My xEM type tag was access/ignition for my motorcycle until I got rid of it and will at some point be used with my car. Although after seeing my UID is strange I may replace the xEM…

2 Likes

@Devilclarke a lot of those words are not yet in my vocabulary, but I gather you’re on a continuing journey that sounds fun :slight_smile: I’m suuuuper keen to get my motorcycle running using one of my chips, if possible also playing an R2D2 sound when the scan is successful… :slight_smile:

Huh? What does this mean?

1 Like

UID was 0000003A, valid em4100 but strange as I’m sure it was different. This isn’t a t5577 its an em4100 chip :thinking:

2 Likes

Lolwut?

2 Likes

I quit asking questions, I end up like this. tenor (19)

4 Likes

Yeah believe it or not… but really wierd because I’m almost 100% sure that wasn’t that but using the pm3 easy thats what it reports.
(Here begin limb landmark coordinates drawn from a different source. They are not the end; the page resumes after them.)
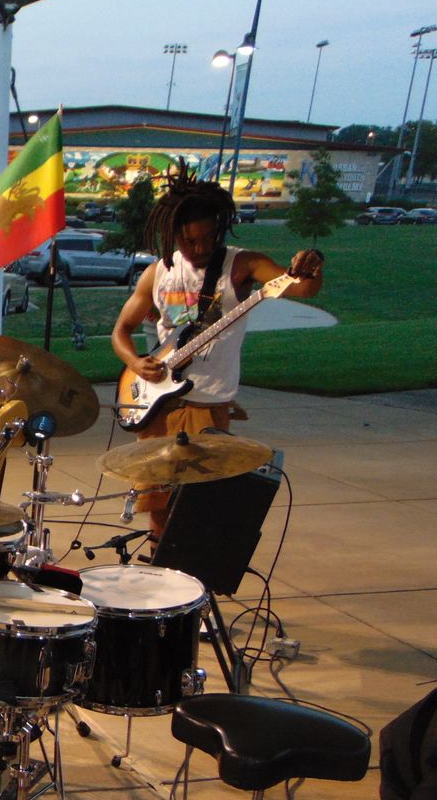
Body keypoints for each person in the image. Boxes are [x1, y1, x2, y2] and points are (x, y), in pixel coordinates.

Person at [111, 170, 324, 537]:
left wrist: (312, 267)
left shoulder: (240, 265)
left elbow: (302, 288)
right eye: (190, 241)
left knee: (198, 507)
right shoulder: (158, 273)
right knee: (156, 504)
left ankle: (192, 568)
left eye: (209, 238)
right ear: (173, 235)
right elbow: (120, 332)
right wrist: (134, 362)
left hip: (207, 405)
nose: (200, 248)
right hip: (158, 403)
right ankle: (160, 565)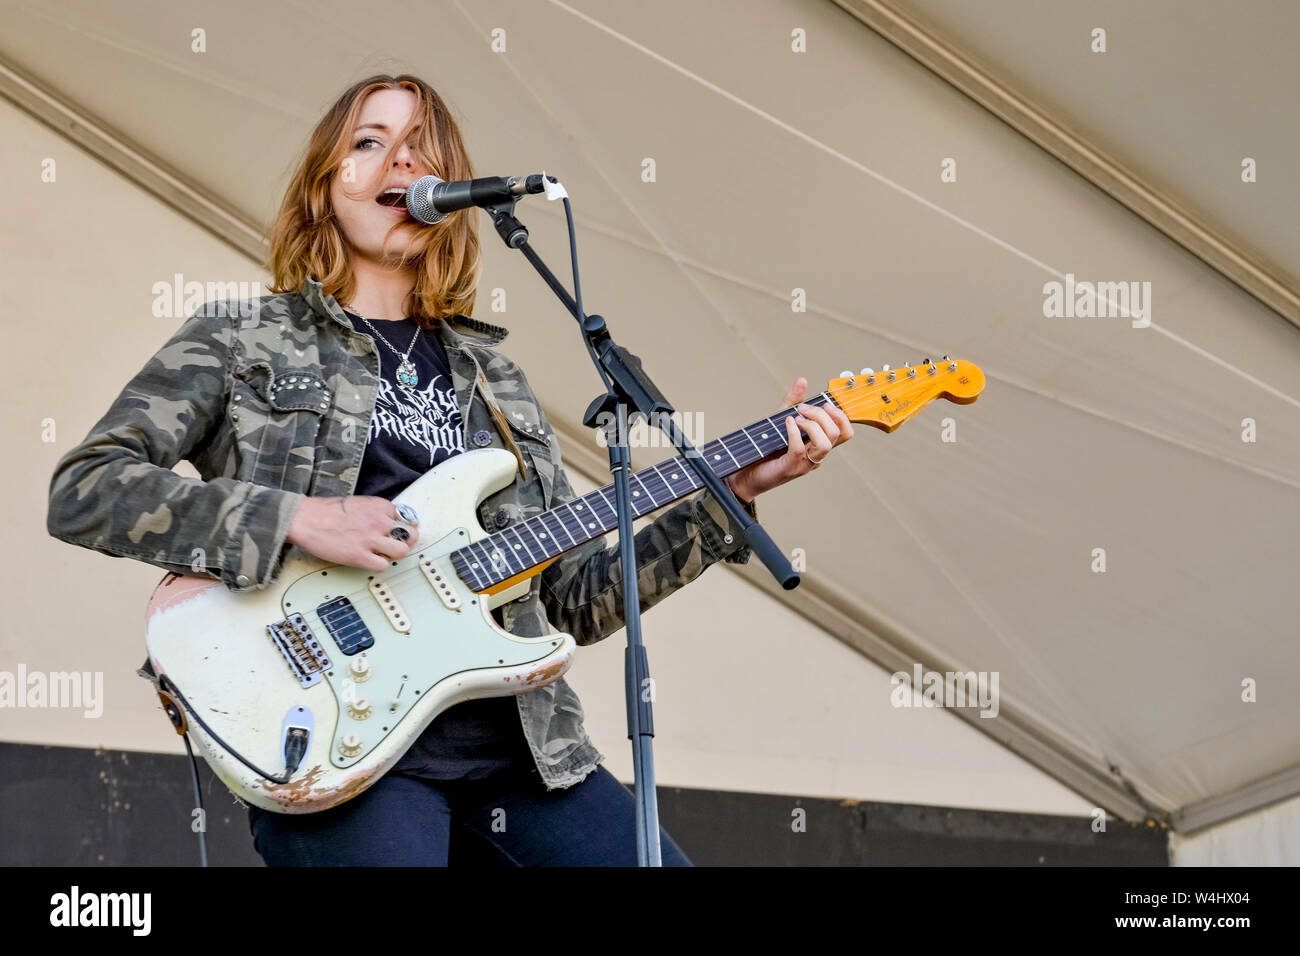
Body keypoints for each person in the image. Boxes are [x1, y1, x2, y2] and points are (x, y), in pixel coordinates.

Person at [45, 74, 854, 866]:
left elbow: (572, 603)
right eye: (372, 142)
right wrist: (295, 518)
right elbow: (86, 490)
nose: (402, 163)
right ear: (327, 183)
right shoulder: (243, 335)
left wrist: (733, 495)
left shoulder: (496, 382)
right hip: (343, 743)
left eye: (421, 150)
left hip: (524, 749)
Don’t ever do that, thats how we learn!

The UID is “valid” I.e. it conforms to the standard however it is incredibly unlikely to get a tag with the UID mine is reporting.

TBH its probably worth asking @amal if the xEM (the very early ones) I think you said where EM41xx non changeable is that correct?

If so did you ever see them report a UID like this?

I got this implant around 8 years ago, im pretty sure it wasnt from DT at the time because im not even sure if you where selling them then.

I’m kind of drawn to whether I should pull it and replace with an xEM.

1 Like

If it’s a T55xx, the ID was programmed in at the same time the chip was programmed to act as a EM410x. If you don’t like it, reprogram it :slight_smile:

If it’s a genuine EM - which is unlikely - well what does it matter: a number’s a number. As long as the unlikely number of zeros isn’t a symptom of the chip going bad, and it consistently reads out that value, I don’t see the problem.

1 Like

Yeah it’s a T5577… like… only the very first batch of the first xEM where real EM chips… and that’s a small number of units… can’t even remember now but it was like maybe 50 tops. The rest were T5577 and the IDs were programmed serially… meaning there’s an xEM that came with 0000000001 out there… now we don’t do that but the early ones that were T5577 we did, fully expecting them to be overwritten.